If you’re fortunate enough to receive multiple acceptance letters, you’ll need to spend some time responding to each letter, informing schools as to whether you plan to attend or not. Your responses do not have to be lengthy, but the main prerequisite for your replies should be professionalism—the same professionalism that you hope to receive from each institution and Admissions Office.

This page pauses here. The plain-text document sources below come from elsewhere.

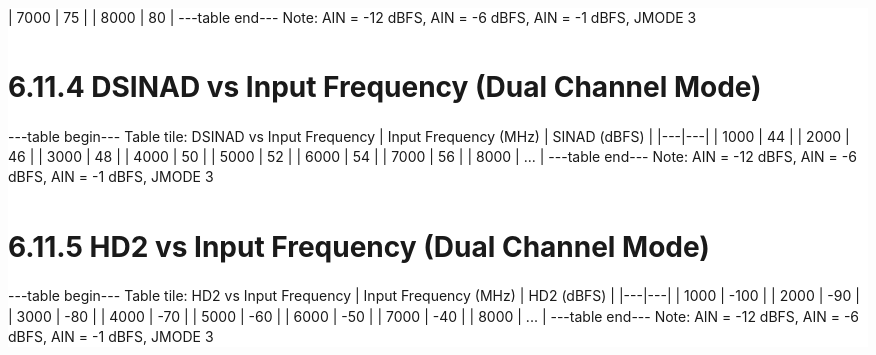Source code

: | 7000 | 75 |
| 8000 | 80 |
---table end---
Note: AIN = -12 dBFS, AIN = -6 dBFS, AIN = -1 dBFS, JMODE 3

# 6.11.4 DSINAD vs Input Frequency (Dual Channel Mode)
---table begin---
Table tile: DSINAD vs Input Frequency
| Input Frequency (MHz) | SINAD (dBFS) |
|---|---|
| 1000 | 44 |
| 2000 | 46 |
| 3000 | 48 |
| 4000 | 50 |
| 5000 | 52 |
| 6000 | 54 |
| 7000 | 56 |
| 8000 | ... |
---table end---
Note: AIN = -12 dBFS, AIN = -6 dBFS, AIN = -1 dBFS, JMODE 3

# 6.11.5 HD2 vs Input Frequency (Dual Channel Mode)
---table begin---
Table tile: HD2 vs Input Frequency
| Input Frequency (MHz) | HD2 (dBFS) |
|---|---|
| 1000 | -100 |
| 2000 | -90 |
| 3000 | -80 |
| 4000 | -70 |
| 5000 | -60 |
| 6000 | -50 |
| 7000 | -40 |
| 8000 | ... |
---table end---
Note: AIN = -12 dBFS, AIN = -6 dBFS, AIN = -1 dBFS, JMODE 3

As you anxiously await hearing from your chosen schools, here are several considerations for letting colleges know if you will, or will not, be attending:
A timely response
Once your acceptance letter arrives, make certain to respond exactly as instructed by the respective school, since your “Yea” or Nay” will be time sensitive as it pertains to other applicants. Not only can a quick response directly impact your allocated slot, it can have ramifications related to available financial aid, housing, and course selection. Also, be aware of students on a given school’s waiting list. The sooner your acceptance or rejection is recorded, the sooner your incoming freshman designation can be confirmed or reassigned.
Snail mail or digital?
When considering the method of your response, err on the side of what you learned in English for writing term papers. Hard copy is often preferred, but email will suffice. Most schools enclose an acceptance confirmation form with the official letter, so use official documentation if it’s provided. Direct your response to a specific party if known, be it an individual or department. Be polite and to the point with whether you plan on attending. Regardless of whether or not you plan to attend a school, it’s always good form to show appreciation for their consideration.
Secure your spot
Accepting a school’s invitation to join the student body will require a deposit to secure your spot. If possible, wait to receive letters from all the schools you applied to before sending in your deposit. However, if you have been accepted to your back up school, while still awaiting news from (or waitlisted by) your first choice college and a deadline is approaching, lock in the sure thing by sending your deposit to your back up school. There is a possibility you may lose your deposit on the back-up school if you’re accepted to your first choice. If your first choice school selects you for admission, you will need to send in a second deposit and diplomatically inform your back up school of your decision.
Though an initial commitment and subsequent retraction to your secondary school may feel a bit awkward, universities don’t take changes of heart personally – and you shouldn’t, either.
Financial aid as a factor
Choosing the school that best fits your academic, social, and financial needs may be difficult, but make certain to consider (and reconsider) all of the applicable factors, then sign off with your “Thank you, I accept,” or “Thank you, I decline,” responses. If you are applying for grants, scholarships, federal funding, or a student loan the amount of financial aid each institution awards you may likely play a big role in your decision. All the more reason to express sincere gratitude to the institution you ultimately select.
Remember: once your acceptance letter has been received and your response confirmed, you still must successfully complete the final months of high school. Your transcript is a work in progress! Getting into college is a proud achievement in every student’s life. Enjoy the moment, and finish strong.